Task requirements:
Set the material down again exactly, line by line, skipping each picture.

Available data:
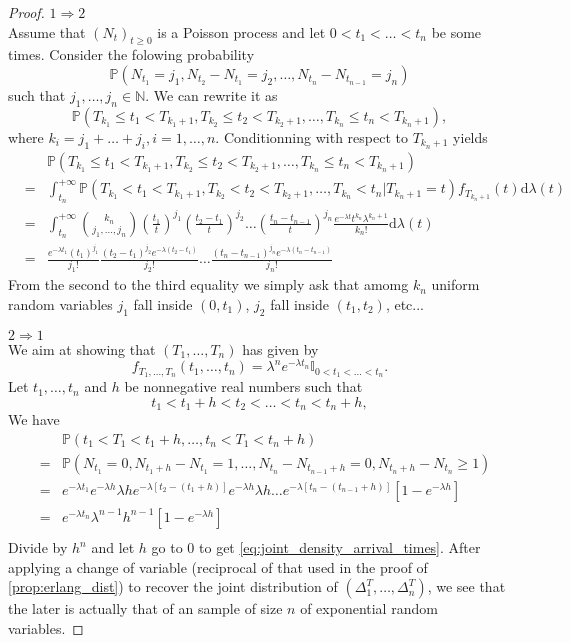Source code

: \begin{proof}
\underline{$1 \Rightarrow 2$}\\
Assume that $(N_t)_{t\geq0}$ is a Poisson process and let $0<t_1<\ldots <t_n$ be some times. Consider the folowing probability 
$$
\mathbb{P}\left(N_{t_1} = j_1, N_{t_2}-N_{t_1} = j_2,\ldots, N_{t_n}-N_{t_{n-1}} = j_n\right)
$$
such that $j_1,\ldots, j_n\in \mathbb{N}$. We can rewrite it as 
$$
\mathbb{P}\left(T_{k_1}\leq t_1<T_{k_1+1}, T_{k_2}\leq t_2<T_{k_2+1},\ldots, T_{k_n} \leq t_n<T_{k_n+1}\right),
$$
where $k_i = j_1 + \ldots +j_i, i = 1,\ldots, n$. Conditionning with respect to  $T_{k_n+1}$ yields
\begin{eqnarray*}
&&\mathbb{P}\left(T_{k_1}\leq t_1<T_{k_1+1}, T_{k_2}\leq t_2<T_{k_2+1},\ldots, T_{k_n}\leq t_n<T_{k_n+1}\right)\\
&=&\int_{t_n}^{+\infty}\mathbb{P}\left(T_{k_1}<t_1<T_{k_1+1}, T_{k_2}<t_2<T_{k_2+1},\ldots, T_{k_n}<t_n|T_{k_n +1}=t\right)f_{T_{k_n+1}}(t)\text{d}\lambda(t)\\
&=& \int_{t_n}^{+\infty}\binom{k_n}{j_1,\ldots, j_n}\left(\frac{t_1}{t}\right)^{j_1}\left(\frac{t_2-t_1}{t}\right)^{j_2}\ldots \left(\frac{t_n-t_{n-1}}{t}\right)^{j_n}\frac{e^{-\lambda t}t^{k_n}\lambda^{k_n + 1}}{k_n!}\text{d}\lambda(t)\\
&=&\frac{e^{-\lambda t_1}\left(t_1\right)^{j_1}}{j_1!}\frac{\left(t_2-t_1\right)^{j_2}e^{-\lambda(t_2 - t_1)}}{j_2!}\ldots \frac{\left(t_n-t_{n-1}\right)^{j_n}e^{-\lambda(t_n - t_{n-1})}}{j_n!}
\end{eqnarray*}
From the second to the third equality we simply ask that amomg $k_n$ uniform random variables $j_1$ fall inside $(0,t_1)$, $j_2$ fall inside $(t_1,t_2)$, etc...


\noindent \underline{$2 \Rightarrow 1$}\\
We aim at showing that $(T_1,\ldots, T_n)$ has \pdf given by
\begin{equation}\label{eq:joint_density_arrival_times}
f_{T_1,\ldots, T_n}(t_1,\ldots, t_n)=\lambda^n e^{-\lambda t_n}\mathbb{I}_{0< t_1<\ldots<t_n}.
\end{equation}
Let $t_1,\ldots, t_n$ and $h$ be nonnegative real numbers such that
$$
t_1<t_1+h<t_2<\ldots<t_n<t_n+h,
$$ 
We have
\begin{eqnarray*}
&&\mathbb{P}(t_1<T_1<t_1+h,\ldots,t_n<T_1<t_n+h)\\
&=&\mathbb{P}(N_{t_1}=0,N_{t_1+h}-N_{t_1}=1,\ldots,N_{t_n}-N_{t_{n-1}+h}=0,N_{t_n+h}-N_{t_n}\geq 1)\\
&=&e^{-\lambda t_1}e^{-\lambda h}\lambda h e^{-\lambda [t_2-(t_1+h)]}e^{-\lambda h}\lambda h\ldots e^{-\lambda [t_n-(t_{n-1}+h)]}[1-e^{-\lambda h}] \\
&=&e^{-\lambda t_n}\lambda^{n-1}h^{n-1}[1-e^{-\lambda h}]\\
\end{eqnarray*}
Divide by $h^{n}$ and let $h$ go to $0$ to get \eqref{eq:joint_density_arrival_times}. After applying a change of variable (reciprocal of that used in the proof of \cref{prop:erlang_dist}) to recover the joint distribution of $(\Delta^{T}_1, \ldots, \Delta^{T}_n)$, we see that the later is actually that of an \iid sample of size $n$ of exponential random variables.
\end{proof}
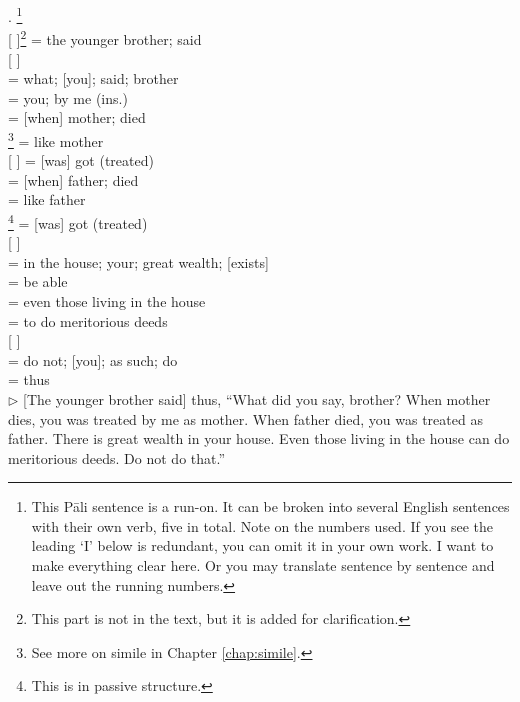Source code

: \medskip
{}. \footnote{This P\=ali sentence is a run-on. It can be broken into several English sentences with their own verb, five in total. Note on the numbers used. If you see the leading `I' below is redundant, you can omit it in your own work. I want to make everything clear here. Or you may translate sentence by sentence and leave out the running numbers.}\\[1mm]
\small
[   ]\footnote{This part is not in the text, but it is added for clarification.} = the younger brother; said\\[0.5mm]
 [  ]  \\[0.5mm]
= what; [you]; said; brother\\[0.5mm]
  = you; by me (ins.)\\[0.5mm]
 = [when] mother; died\\[0.5mm]
\footnote{See more on simile in Chapter \ref{chap:simile}.} = like mother\\[0.5mm]
[  ] = [was] got (treated)\\[0.5mm]
 = [when] father; died\\[0.5mm]
 = like father\\[0.5mm]
\footnote{This is in passive structure.} = [was] got (treated)\\[0.5mm]
   [  ]\\[0.5mm]
= in the house; your; great wealth; [exists]\\[0.5mm]
 = be able\\[0.5mm]
 = even those living in the house\\[0.5mm]
 = to do meritorious deeds\\[0.5mm]
 [  ]  \\[0.5mm]
= do not; [you]; as such; do\\[0.5mm]
 = thus\\[1mm]
\normalsize
$\triangleright$ [The younger brother said] thus, ``What did you say, brother? When mother dies, you was treated by me as mother. When father died, you was treated as father. There is great wealth in your house. Even those living in the house can do meritorious deeds. Do not do that.''\\[1.5mm]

Reply:
Source code

: \begin{proof}
\underline{$1 \Rightarrow 2$}\\
Assume that $(N_t)_{t\geq0}$ is a Poisson process and let $0<t_1<\ldots <t_n$ be some times. Consider the folowing probability 
$$
\mathbb{P}\left(N_{t_1} = j_1, N_{t_2}-N_{t_1} = j_2,\ldots, N_{t_n}-N_{t_{n-1}} = j_n\right)
$$
such that $j_1,\ldots, j_n\in \mathbb{N}$. We can rewrite it as 
$$
\mathbb{P}\left(T_{k_1}\leq t_1<T_{k_1+1}, T_{k_2}\leq t_2<T_{k_2+1},\ldots, T_{k_n} \leq t_n<T_{k_n+1}\right),
$$
where $k_i = j_1 + \ldots +j_i, i = 1,\ldots, n$. Conditionning with respect to  $T_{k_n+1}$ yields
\begin{eqnarray*}
&&\mathbb{P}\left(T_{k_1}\leq t_1<T_{k_1+1}, T_{k_2}\leq t_2<T_{k_2+1},\ldots, T_{k_n}\leq t_n<T_{k_n+1}\right)\\
&=&\int_{t_n}^{+\infty}\mathbb{P}\left(T_{k_1}<t_1<T_{k_1+1}, T_{k_2}<t_2<T_{k_2+1},\ldots, T_{k_n}<t_n|T_{k_n +1}=t\right)f_{T_{k_n+1}}(t)\text{d}\lambda(t)\\
&=& \int_{t_n}^{+\infty}\binom{k_n}{j_1,\ldots, j_n}\left(\frac{t_1}{t}\right)^{j_1}\left(\frac{t_2-t_1}{t}\right)^{j_2}\ldots \left(\frac{t_n-t_{n-1}}{t}\right)^{j_n}\frac{e^{-\lambda t}t^{k_n}\lambda^{k_n + 1}}{k_n!}\text{d}\lambda(t)\\
&=&\frac{e^{-\lambda t_1}\left(t_1\right)^{j_1}}{j_1!}\frac{\left(t_2-t_1\right)^{j_2}e^{-\lambda(t_2 - t_1)}}{j_2!}\ldots \frac{\left(t_n-t_{n-1}\right)^{j_n}e^{-\lambda(t_n - t_{n-1})}}{j_n!}
\end{eqnarray*}
From the second to the third equality we simply ask that amomg $k_n$ uniform random variables $j_1$ fall inside $(0,t_1)$, $j_2$ fall inside $(t_1,t_2)$, etc...


\noindent \underline{$2 \Rightarrow 1$}\\
We aim at showing that $(T_1,\ldots, T_n)$ has \pdf given by
\begin{equation}\label{eq:joint_density_arrival_times}
f_{T_1,\ldots, T_n}(t_1,\ldots, t_n)=\lambda^n e^{-\lambda t_n}\mathbb{I}_{0< t_1<\ldots<t_n}.
\end{equation}
Let $t_1,\ldots, t_n$ and $h$ be nonnegative real numbers such that
$$
t_1<t_1+h<t_2<\ldots<t_n<t_n+h,
$$ 
We have
\begin{eqnarray*}
&&\mathbb{P}(t_1<T_1<t_1+h,\ldots,t_n<T_1<t_n+h)\\
&=&\mathbb{P}(N_{t_1}=0,N_{t_1+h}-N_{t_1}=1,\ldots,N_{t_n}-N_{t_{n-1}+h}=0,N_{t_n+h}-N_{t_n}\geq 1)\\
&=&e^{-\lambda t_1}e^{-\lambda h}\lambda h e^{-\lambda [t_2-(t_1+h)]}e^{-\lambda h}\lambda h\ldots e^{-\lambda [t_n-(t_{n-1}+h)]}[1-e^{-\lambda h}] \\
&=&e^{-\lambda t_n}\lambda^{n-1}h^{n-1}[1-e^{-\lambda h}]\\
\end{eqnarray*}
Divide by $h^{n}$ and let $h$ go to $0$ to get \eqref{eq:joint_density_arrival_times}. After applying a change of variable (reciprocal of that used in the proof of \cref{prop:erlang_dist}) to recover the joint distribution of $(\Delta^{T}_1, \ldots, \Delta^{T}_n)$, we see that the later is actually that of an \iid sample of size $n$ of exponential random variables.
\end{proof}
Source code

: \medskip
{}. \footnote{This P\=ali sentence is a run-on. It can be broken into several English sentences with their own verb, five in total. Note on the numbers used. If you see the leading `I' below is redundant, you can omit it in your own work. I want to make everything clear here. Or you may translate sentence by sentence and leave out the running numbers.}\\[1mm]
\small
[   ]\footnote{This part is not in the text, but it is added for clarification.} = the younger brother; said\\[0.5mm]
 [  ]  \\[0.5mm]
= what; [you]; said; brother\\[0.5mm]
  = you; by me (ins.)\\[0.5mm]
 = [when] mother; died\\[0.5mm]
\footnote{See more on simile in Chapter \ref{chap:simile}.} = like mother\\[0.5mm]
[  ] = [was] got (treated)\\[0.5mm]
 = [when] father; died\\[0.5mm]
 = like father\\[0.5mm]
\footnote{This is in passive structure.} = [was] got (treated)\\[0.5mm]
   [  ]\\[0.5mm]
= in the house; your; great wealth; [exists]\\[0.5mm]
 = be able\\[0.5mm]
 = even those living in the house\\[0.5mm]
 = to do meritorious deeds\\[0.5mm]
 [  ]  \\[0.5mm]
= do not; [you]; as such; do\\[0.5mm]
 = thus\\[1mm]
\normalsize
$\triangleright$ [The younger brother said] thus, ``What did you say, brother? When mother dies, you was treated by me as mother. When father died, you was treated as father. There is great wealth in your house. Even those living in the house can do meritorious deeds. Do not do that.''\\[1.5mm]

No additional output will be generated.